In this article, we address one such divergence between the broad technology sector and the software-as-a-service (SaaS) sub-industry. The graph below shows the wide gap in returns between software, technology, the Nasdaq 100, and semiconductor stocks. Since the well-followed software ETF (IGV) peaked on September 19, 2025, it has fallen 30%. For context, the broad technology indexes (XLK and QQQ) are flat over the period, and the semiconductor ETF (SMH) is up 30%.
Behind every good stock or index move is a narrative. The narrative is the market’s collective explanation for why prices move.Most narratives have some truth, some degree of speculation, and include some falsehoods.The job of an individual or professional investor is to understand the narratives driving money flows, assess their accuracy, and trade accordingly.
As if evaluating the validity of narratives weren’t hard enough, we must also consider that many narratives are, to some degree, based on expectations, in which no one knows what the future holds with certainty.
The bearish software narrative, known as “SaaSpocalypse,” which is the market rationale for big drawdowns in many software stocks, has some truths, lots of speculation, and falsehoods.Let’s explore the narrative, some counterpoints, and assess whether software stocks are a steal or, as some claim, on their way to zero.
The “SaaSpocalypse” story holds that the current AI wave poses a significant threat to traditional software companies because AI changes how software is built, delivered, and priced.
If generative AI can write code, automate workflows, and rapidly and cheaply create customized applications, the value of today’s established off-the-shelf software products declines, and in some cases, may approach zero. Instead of paying for software and recurring subscription fees, enterprises and individuals may soon be able to build their own software easily and cheaply.
As if that weren’t enough of a threat to traditional software companies, AI lowers barriers to entry, enabling more competitors to quickly replicate existing software. More competition should compress profit margins and weaken the “moats” that once protected large software firms.

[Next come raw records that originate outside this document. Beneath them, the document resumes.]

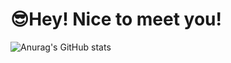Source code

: #  😎Hey! Nice to meet you!

 ![Anurag's GitHub stats](https://github-readme-stats.vercel.app/api?username=cloudmoonocus&show_icons=true&theme=cobalt)

<!--START_SECTION:waka-->
<!--END_SECTION:waka-->
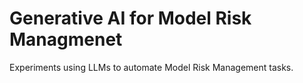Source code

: # Generative AI for Model Risk Managmenet

Experiments using LLMs to automate Model Risk Management tasks.
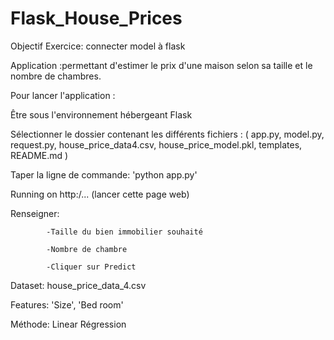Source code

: # Flask_House_Prices

Objectif Exercice: connecter model à flask

Application :permettant d'estimer le prix d'une maison selon sa taille et le nombre de chambres.

Pour lancer l'application :

Être sous l'environnement hébergeant Flask

Sélectionner le dossier contenant les différents fichiers : (
                                                                app.py, 
                                                                model.py, 
                                                                request.py,
                                                                house_price_data4.csv,
                                                                house_price_model.pkl,
                                                                templates,
                                                                README.md )

Taper la ligne de commande: 'python app.py'

Running on http:/... (lancer cette page web)

Renseigner:

            -Taille du bien immobilier souhaité
            
            -Nombre de chambre
            
            -Cliquer sur Predict



Dataset: house_price_data_4.csv

Features: 'Size', 'Bed room'

Méthode: Linear Régression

The primary rebuttal to SaaSpocalypse is that the value of software lies beyond the code. Enterprise SaaS companies derive their lasting power from durable moats such as network effects, high switching costs, proprietary data, compliance infrastructure, and trust. AI-created software or a competing software product from an AI-driven startup might replicate the look and feel of a software program, but it cannot recreate years of customer data, deep integration with other core systems, and, importantly, the confidence required for corporate deployments.Essentially, the rebuttal argues that the narrative fails to distinguish between the look and feel of software and the other attributes that can make it valuable.